(Job): Restate word for word the entries below, starting with the line with "<source format=gbs>" and continuing through the line with "X138150600Y-121208800D03*". Include both of those lines and no others.

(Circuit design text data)
[Start of Attachment]
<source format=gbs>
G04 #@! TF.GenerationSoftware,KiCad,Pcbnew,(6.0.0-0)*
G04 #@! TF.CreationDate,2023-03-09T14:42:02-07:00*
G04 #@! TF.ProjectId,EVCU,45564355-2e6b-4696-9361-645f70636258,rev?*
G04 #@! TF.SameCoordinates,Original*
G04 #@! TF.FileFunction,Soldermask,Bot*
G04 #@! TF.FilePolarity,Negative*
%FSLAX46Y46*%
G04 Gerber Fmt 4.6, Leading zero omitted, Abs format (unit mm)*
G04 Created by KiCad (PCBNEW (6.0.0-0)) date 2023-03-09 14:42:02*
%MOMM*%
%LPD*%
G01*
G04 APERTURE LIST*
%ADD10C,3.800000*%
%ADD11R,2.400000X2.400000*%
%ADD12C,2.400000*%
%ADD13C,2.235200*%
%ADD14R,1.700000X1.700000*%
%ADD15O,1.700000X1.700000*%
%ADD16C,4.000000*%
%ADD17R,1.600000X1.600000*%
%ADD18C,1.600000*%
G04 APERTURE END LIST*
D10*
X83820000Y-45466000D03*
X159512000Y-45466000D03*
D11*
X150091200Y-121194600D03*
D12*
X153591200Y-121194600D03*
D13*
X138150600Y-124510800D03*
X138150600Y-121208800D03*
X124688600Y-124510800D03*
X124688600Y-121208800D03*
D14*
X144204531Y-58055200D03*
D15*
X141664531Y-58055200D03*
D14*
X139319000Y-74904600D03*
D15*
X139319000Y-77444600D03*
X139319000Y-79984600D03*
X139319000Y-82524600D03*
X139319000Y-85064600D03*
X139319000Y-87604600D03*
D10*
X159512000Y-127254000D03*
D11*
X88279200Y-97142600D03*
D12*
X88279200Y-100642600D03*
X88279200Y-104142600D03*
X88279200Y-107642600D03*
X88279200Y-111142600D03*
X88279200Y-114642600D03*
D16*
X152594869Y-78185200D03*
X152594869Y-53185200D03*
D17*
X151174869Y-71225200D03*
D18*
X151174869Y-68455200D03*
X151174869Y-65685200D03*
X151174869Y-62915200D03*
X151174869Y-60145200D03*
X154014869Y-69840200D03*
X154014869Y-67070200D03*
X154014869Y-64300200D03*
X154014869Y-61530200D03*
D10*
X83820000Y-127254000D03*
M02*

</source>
[End of Attachment]
[Start of Attachment]
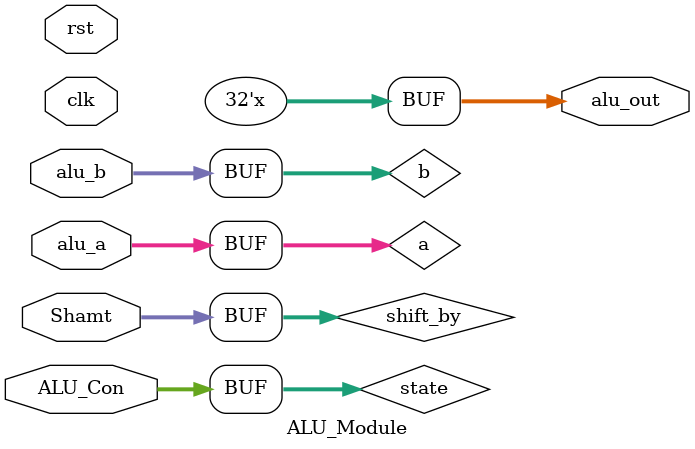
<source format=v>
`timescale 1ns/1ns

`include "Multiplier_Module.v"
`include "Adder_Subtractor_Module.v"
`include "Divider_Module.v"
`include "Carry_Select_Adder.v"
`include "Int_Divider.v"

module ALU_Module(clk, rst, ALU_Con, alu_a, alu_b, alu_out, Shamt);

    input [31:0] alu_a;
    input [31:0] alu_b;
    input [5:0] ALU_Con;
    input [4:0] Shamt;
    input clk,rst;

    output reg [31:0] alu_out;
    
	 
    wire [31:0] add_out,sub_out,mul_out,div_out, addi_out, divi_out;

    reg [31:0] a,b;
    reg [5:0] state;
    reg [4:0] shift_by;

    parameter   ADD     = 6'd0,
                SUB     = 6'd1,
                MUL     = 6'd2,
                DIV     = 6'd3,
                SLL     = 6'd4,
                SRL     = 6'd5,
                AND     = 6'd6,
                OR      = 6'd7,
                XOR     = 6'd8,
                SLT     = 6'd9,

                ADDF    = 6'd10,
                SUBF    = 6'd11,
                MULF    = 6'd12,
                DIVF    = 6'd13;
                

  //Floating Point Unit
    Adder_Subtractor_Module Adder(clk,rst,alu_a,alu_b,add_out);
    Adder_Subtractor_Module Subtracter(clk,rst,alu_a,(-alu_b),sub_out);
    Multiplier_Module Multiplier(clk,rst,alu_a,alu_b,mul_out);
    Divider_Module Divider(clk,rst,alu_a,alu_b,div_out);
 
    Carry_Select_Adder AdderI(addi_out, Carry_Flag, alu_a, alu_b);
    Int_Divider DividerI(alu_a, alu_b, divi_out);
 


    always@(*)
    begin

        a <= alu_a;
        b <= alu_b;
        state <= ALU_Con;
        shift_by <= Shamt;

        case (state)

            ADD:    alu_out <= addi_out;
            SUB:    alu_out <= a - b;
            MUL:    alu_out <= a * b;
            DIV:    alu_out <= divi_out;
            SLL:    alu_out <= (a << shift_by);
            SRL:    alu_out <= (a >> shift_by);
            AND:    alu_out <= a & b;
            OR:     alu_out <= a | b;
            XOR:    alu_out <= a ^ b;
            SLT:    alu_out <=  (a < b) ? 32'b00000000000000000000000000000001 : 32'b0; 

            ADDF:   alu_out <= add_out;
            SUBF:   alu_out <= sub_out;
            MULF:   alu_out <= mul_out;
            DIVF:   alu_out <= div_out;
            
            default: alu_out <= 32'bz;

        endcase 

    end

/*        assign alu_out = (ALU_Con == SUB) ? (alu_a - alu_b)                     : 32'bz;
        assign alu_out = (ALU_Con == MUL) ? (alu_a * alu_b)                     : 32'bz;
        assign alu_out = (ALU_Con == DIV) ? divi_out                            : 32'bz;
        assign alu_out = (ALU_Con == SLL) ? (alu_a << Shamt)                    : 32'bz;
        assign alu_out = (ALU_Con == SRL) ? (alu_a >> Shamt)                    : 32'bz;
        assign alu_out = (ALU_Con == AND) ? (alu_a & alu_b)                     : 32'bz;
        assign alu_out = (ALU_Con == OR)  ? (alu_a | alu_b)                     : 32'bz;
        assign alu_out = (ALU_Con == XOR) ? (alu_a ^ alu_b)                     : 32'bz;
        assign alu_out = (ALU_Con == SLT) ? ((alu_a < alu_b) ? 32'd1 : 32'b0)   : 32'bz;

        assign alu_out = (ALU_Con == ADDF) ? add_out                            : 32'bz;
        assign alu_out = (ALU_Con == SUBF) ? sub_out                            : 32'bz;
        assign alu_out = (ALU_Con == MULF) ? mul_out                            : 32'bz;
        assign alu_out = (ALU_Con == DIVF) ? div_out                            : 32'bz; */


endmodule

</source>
[End of Attachment]
(Answer space):
<source format=gbs>
G04 #@! TF.GenerationSoftware,KiCad,Pcbnew,(6.0.0-0)*
G04 #@! TF.CreationDate,2023-03-09T14:42:02-07:00*
G04 #@! TF.ProjectId,EVCU,45564355-2e6b-4696-9361-645f70636258,rev?*
G04 #@! TF.SameCoordinates,Original*
G04 #@! TF.FileFunction,Soldermask,Bot*
G04 #@! TF.FilePolarity,Negative*
%FSLAX46Y46*%
G04 Gerber Fmt 4.6, Leading zero omitted, Abs format (unit mm)*
G04 Created by KiCad (PCBNEW (6.0.0-0)) date 2023-03-09 14:42:02*
%MOMM*%
%LPD*%
G01*
G04 APERTURE LIST*
%ADD10C,3.800000*%
%ADD11R,2.400000X2.400000*%
%ADD12C,2.400000*%
%ADD13C,2.235200*%
%ADD14R,1.700000X1.700000*%
%ADD15O,1.700000X1.700000*%
%ADD16C,4.000000*%
%ADD17R,1.600000X1.600000*%
%ADD18C,1.600000*%
G04 APERTURE END LIST*
D10*
X83820000Y-45466000D03*
X159512000Y-45466000D03*
D11*
X150091200Y-121194600D03*
D12*
X153591200Y-121194600D03*
D13*
X138150600Y-124510800D03*
X138150600Y-121208800D03*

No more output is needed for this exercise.